As 2025 approaches, many of us are thinking about new financial goals and one great place to start is with a Stocks and Shares ISA.
ISAs are a popular investment option in the UK, allowing individuals to invest in a wide range of stocks, commodities and other assets, tax-free.
With the recent changes meaning higher capital gains tax is paid on share sales, an ISA is now more appealing than ever.
Please note that tax treatment depends on the individual circumstances of each client and may be subject to change in future. The content in this article is provided for information purposes only. It is not intended to be, neither does it constitute, any form of tax advice. Readers are responsible for carrying out their own due diligence and for obtaining professional advice before making any investment decisions.
Here’s how I would go about planning my Stocks and Shares ISA for the year ahead, step by step.
Personal goals
The goals behind making an investment should shape each ISA strategy. For instance, am I investing with retirement in mind? Do I want to use this ISA to build wealth over the next 10 to 20 years? Or am I looking for mid-term goals, like buying a home?
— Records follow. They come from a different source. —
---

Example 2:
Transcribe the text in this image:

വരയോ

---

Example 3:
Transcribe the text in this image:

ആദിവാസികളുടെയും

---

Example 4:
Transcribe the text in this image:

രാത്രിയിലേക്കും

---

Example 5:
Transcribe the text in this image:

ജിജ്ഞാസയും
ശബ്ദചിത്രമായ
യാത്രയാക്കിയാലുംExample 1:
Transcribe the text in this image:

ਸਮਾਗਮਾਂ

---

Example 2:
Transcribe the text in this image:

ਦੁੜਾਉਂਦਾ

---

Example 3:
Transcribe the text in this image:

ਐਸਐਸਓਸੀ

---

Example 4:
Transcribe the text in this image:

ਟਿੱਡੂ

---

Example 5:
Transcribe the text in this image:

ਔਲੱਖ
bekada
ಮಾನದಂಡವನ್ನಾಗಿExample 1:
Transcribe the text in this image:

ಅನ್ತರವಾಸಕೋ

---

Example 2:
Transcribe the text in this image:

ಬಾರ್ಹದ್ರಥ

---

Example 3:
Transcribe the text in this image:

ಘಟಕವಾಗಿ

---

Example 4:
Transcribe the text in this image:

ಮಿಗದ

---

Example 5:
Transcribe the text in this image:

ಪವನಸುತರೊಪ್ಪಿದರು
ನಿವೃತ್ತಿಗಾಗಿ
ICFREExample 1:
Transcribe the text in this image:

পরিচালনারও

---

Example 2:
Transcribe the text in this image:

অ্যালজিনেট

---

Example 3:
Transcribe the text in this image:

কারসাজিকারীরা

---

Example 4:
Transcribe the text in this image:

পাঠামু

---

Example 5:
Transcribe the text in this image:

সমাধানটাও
Answering these questions will help me narrow down my choices in terms of investment style and asset allocation.
Risk tolerance
When building an investment portfolio, it’s important to consider risk tolerance. The assets allowed in an ISA can range from lower-risk options like bonds to higher-risk commodities and stocks.
Diversified equity funds or trusts provide a good middle ground.
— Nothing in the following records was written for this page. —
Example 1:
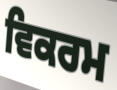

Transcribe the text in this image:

ਵਿਕਰਮ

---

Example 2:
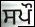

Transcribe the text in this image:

ਸਪੌ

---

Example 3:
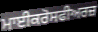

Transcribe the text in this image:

ਮਾਈਕਰੋਸਫੀਅਰਜ਼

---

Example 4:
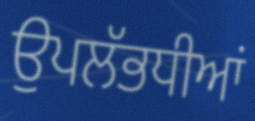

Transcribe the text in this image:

ਉਪਲੱਭਧੀਆਂ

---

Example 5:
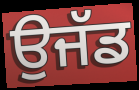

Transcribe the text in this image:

ਉਜੱਡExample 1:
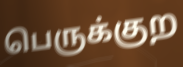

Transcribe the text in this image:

பெருக்குற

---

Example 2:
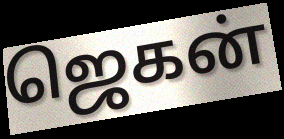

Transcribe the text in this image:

ஜெகன்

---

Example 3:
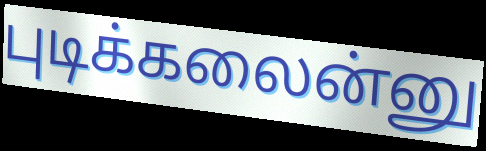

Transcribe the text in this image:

புடிக்கலைன்னு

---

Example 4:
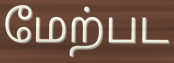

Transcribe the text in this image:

மேற்பட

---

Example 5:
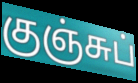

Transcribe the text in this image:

Balancing a portfolio between high and low-risk assets can provide both growth potential and stability.
Research options
The UK offers a wide range of investment options, so taking time to research is essential.
I’d start by reviewing my existing portfolio to ensure I’m not overexposed to any single sector. Then, I’d consider opportunities in sectors that look promising for 2025.
For instance:
- Technology and Innovation: many tech companies continue to show robust growth and adaptability.
- Energy and Renewables: with the global push toward cleaner energy, companies involved in renewables and infrastructure may have long-term potential.
- Consumer Staples and Healthcare: these sectors are traditionally more stable and can provide balance in an otherwise high-risk portfolio.
A favourite of mine
One stock I believe would make an excellent foundation to consider for a first-time ISA is the UK product and services specialist Diploma (LSE: DPLM).
As a provider of technical parts for factories, labs and major projects, the company benefits from growth in several different industries. Its various businesses develop critical solutions for the healthcare, energy, aerospace and industrial sectors. This level of diversification makes it a highly defensive stock that typically enjoys growth regardless of economic conditions.
The share price reflects this, with annualised growth of 21.1% over the past five years.
There are some risks associated with Diploma’s business model.
First, it relies heavily on an efficient supply chain. Disruptions in the supply chain — whether due to geopolitical factors, material shortages or transportation issues — could hinder its ability to meet customer demand or result in higher expenses.
It also operates in competitive sectors where it competes against both large multinational distributors and specialised local players. If competitors are quicker to innovate or offer superior products, Diploma could lose market share in some areas.
Still, it has all the signs of a solid and reliable growth stock: low debt, sufficient interest coverage and a history of consistent growth. Earnings have grown at a rate of 18.8% for the past three years and are forecast to continue at a rate of 16.9% going forward.